Slash: Debris left after logging, pruning, thinning or brush cutting; includes logs, chips, bark, branches, stumps and broken understory trees or brush.

Smoldering Fire: A fire burning without flame and barely spreading.

Snag: A standing dead tree or part of a dead tree from which at least the smaller branches have fallen.

Spot Fire: A fire ignited outside the perimeter of the main fire by flying sparks or embers.

Spotting: Behavior of a fire producing sparks or embers that are carried by the wind and start new fires beyond the zone of direct ignition by the main fire.

Suppression: All the work of extinguishing or containing a fire, beginning with its discovery.

Surface Fuels: Loose surface litter on the soil surface, normally consisting of fallen leaves or needles, twigs, bark, cones, and small branches that have not yet decayed enough to lose their identity; also grasses, forbs, low and medium shrubs, tree seedlings, heavier branchwood, downed logs, and stumps interspersed with or partially replacing the litter.

Swamper: (1) A worker who assists fallers and/or sawyers by clearing away brush, limbs and small trees. The swamper carries fuel, oil and tools and watches for dangerous situations. (2) A worker on a dozer crew who pulls winch line, helps maintain equipment, etc., to speed suppression work on a fire.

Terra Torch ®: Device for throwing a stream of flaming liquid, used to facilitate rapid ignition during burn out operations on a wildland fire or during a prescribed fire operation.

Test Fire: A small fire ignited within the planned burn unit to determine the characteristic of the prescribed fire, such as fire behavior, detection performance and control measures.

Torching: The ignition and flare-up of a tree or small group of trees, usually from bottom to top.

Two-way Radio: Radio equipment with transmitters in mobile units on the same frequency as the base station, permitting conversation in two directions using the same frequency in turn.

Type: The capability of a firefighting resource in comparison to another type.
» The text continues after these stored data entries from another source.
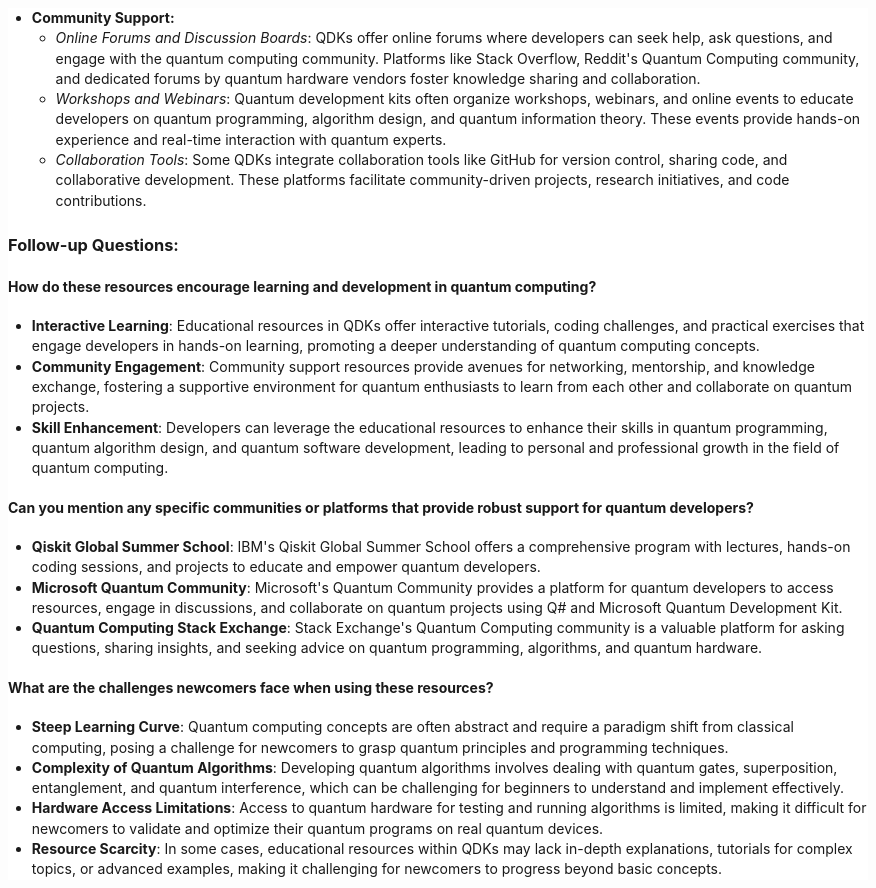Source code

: - **Community Support:**
    - *Online Forums and Discussion Boards*: QDKs offer online forums where developers can seek help, ask questions, and engage with the quantum computing community. Platforms like Stack Overflow, Reddit's Quantum Computing community, and dedicated forums by quantum hardware vendors foster knowledge sharing and collaboration.
    - *Workshops and Webinars*: Quantum development kits often organize workshops, webinars, and online events to educate developers on quantum programming, algorithm design, and quantum information theory. These events provide hands-on experience and real-time interaction with quantum experts.
    - *Collaboration Tools*: Some QDKs integrate collaboration tools like GitHub for version control, sharing code, and collaborative development. These platforms facilitate community-driven projects, research initiatives, and code contributions.

### Follow-up Questions:

#### How do these resources encourage learning and development in quantum computing?
- **Interactive Learning**: Educational resources in QDKs offer interactive tutorials, coding challenges, and practical exercises that engage developers in hands-on learning, promoting a deeper understanding of quantum computing concepts.
- **Community Engagement**: Community support resources provide avenues for networking, mentorship, and knowledge exchange, fostering a supportive environment for quantum enthusiasts to learn from each other and collaborate on quantum projects.
- **Skill Enhancement**: Developers can leverage the educational resources to enhance their skills in quantum programming, quantum algorithm design, and quantum software development, leading to personal and professional growth in the field of quantum computing.

#### Can you mention any specific communities or platforms that provide robust support for quantum developers?
- **Qiskit Global Summer School**: IBM's Qiskit Global Summer School offers a comprehensive program with lectures, hands-on coding sessions, and projects to educate and empower quantum developers.
- **Microsoft Quantum Community**: Microsoft's Quantum Community provides a platform for quantum developers to access resources, engage in discussions, and collaborate on quantum projects using Q# and Microsoft Quantum Development Kit.
- **Quantum Computing Stack Exchange**: Stack Exchange's Quantum Computing community is a valuable platform for asking questions, sharing insights, and seeking advice on quantum programming, algorithms, and quantum hardware.

#### What are the challenges newcomers face when using these resources?
- **Steep Learning Curve**: Quantum computing concepts are often abstract and require a paradigm shift from classical computing, posing a challenge for newcomers to grasp quantum principles and programming techniques.
- **Complexity of Quantum Algorithms**: Developing quantum algorithms involves dealing with quantum gates, superposition, entanglement, and quantum interference, which can be challenging for beginners to understand and implement effectively.
- **Hardware Access Limitations**: Access to quantum hardware for testing and running algorithms is limited, making it difficult for newcomers to validate and optimize their quantum programs on real quantum devices.
- **Resource Scarcity**: In some cases, educational resources within QDKs may lack in-depth explanations, tutorials for complex topics, or advanced examples, making it challenging for newcomers to progress beyond basic concepts.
Type 1 usually means a greater capability due to power, size, or capacity.

Water Tender: A ground vehicle capable of transporting specified quantities of water.

Wet Line: A line of water, or water and chemical retardant, sprayed along the ground, that serves as a temporary control line from which to ignite or stop a low-intensity fire.

Wildland-urban interface: The line, area or zone where structures and other human development meet or intermingle with undeveloped wildland or vegetative fuels.